● **Task objective**
Gather every line from the entries below that contains the word "RunAsJob", and copy each one as it appears.

Segment Start: Source data

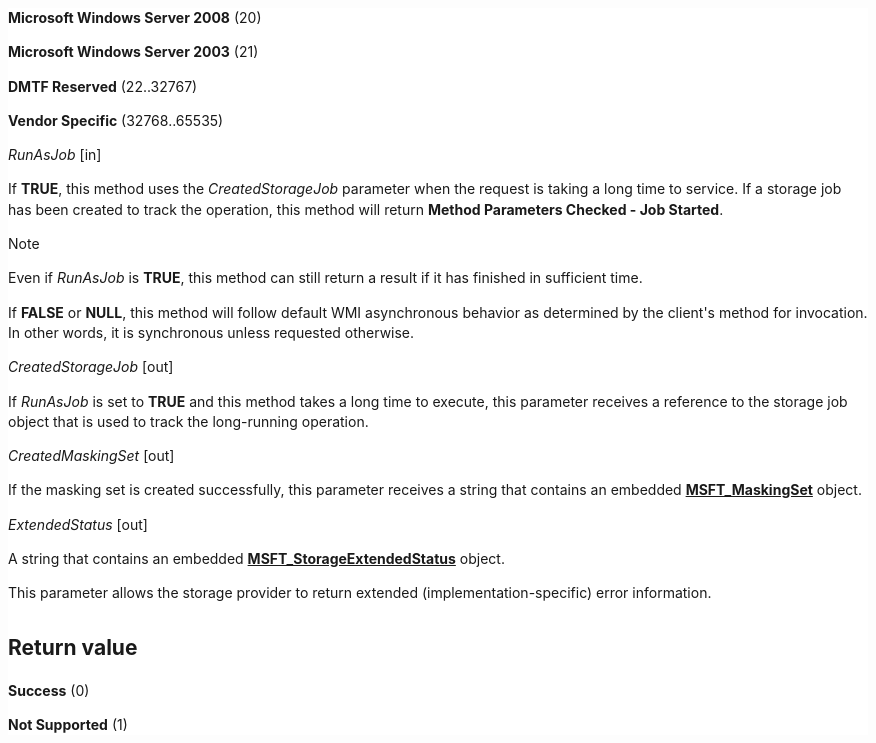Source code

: 
**Microsoft Windows Server 2008** (20)
 

**Microsoft Windows Server 2003** (21)
 

**DMTF Reserved** (22..32767)
 

**Vendor Specific** (32768..65535)
   

*RunAsJob* \[in\]
 

If **TRUE**, this method uses the *CreatedStorageJob* parameter when the request is taking a long time to service. If a storage job has been created to track the operation, this method will return **Method Parameters Checked - Job Started**.

> [!Note]  
> Even if *RunAsJob* is **TRUE**, this method can still return a result if it has finished in sufficient time.

 

If **FALSE** or **NULL**, this method will follow default WMI asynchronous behavior as determined by the client's method for invocation. In other words, it is synchronous unless requested otherwise.

 

*CreatedStorageJob* \[out\]
 

If *RunAsJob* is set to **TRUE** and this method takes a long time to execute, this parameter receives a reference to the storage job object that is used to track the long-running operation.

 

*CreatedMaskingSet* \[out\]
 

If the masking set is created successfully, this parameter receives a string that contains an embedded [**MSFT\_MaskingSet**](msft-maskingset.md) object.

 

*ExtendedStatus* \[out\]
 

A string that contains an embedded [**MSFT\_StorageExtendedStatus**](msft-storageextendedstatus.md) object.

This parameter allows the storage provider to return extended (implementation-specific) error information.

 

## Return value

 

**Success** (0)
 

**Not Supported** (1)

Segment End: Source data

● **Response to the task**
*RunAsJob* \[in\]
> Even if *RunAsJob* is **TRUE**, this method can still return a result if it has finished in sufficient time.
If *RunAsJob* is set to **TRUE** and this method takes a long time to execute, this parameter receives a reference to the storage job object that is used to track the long-running operation.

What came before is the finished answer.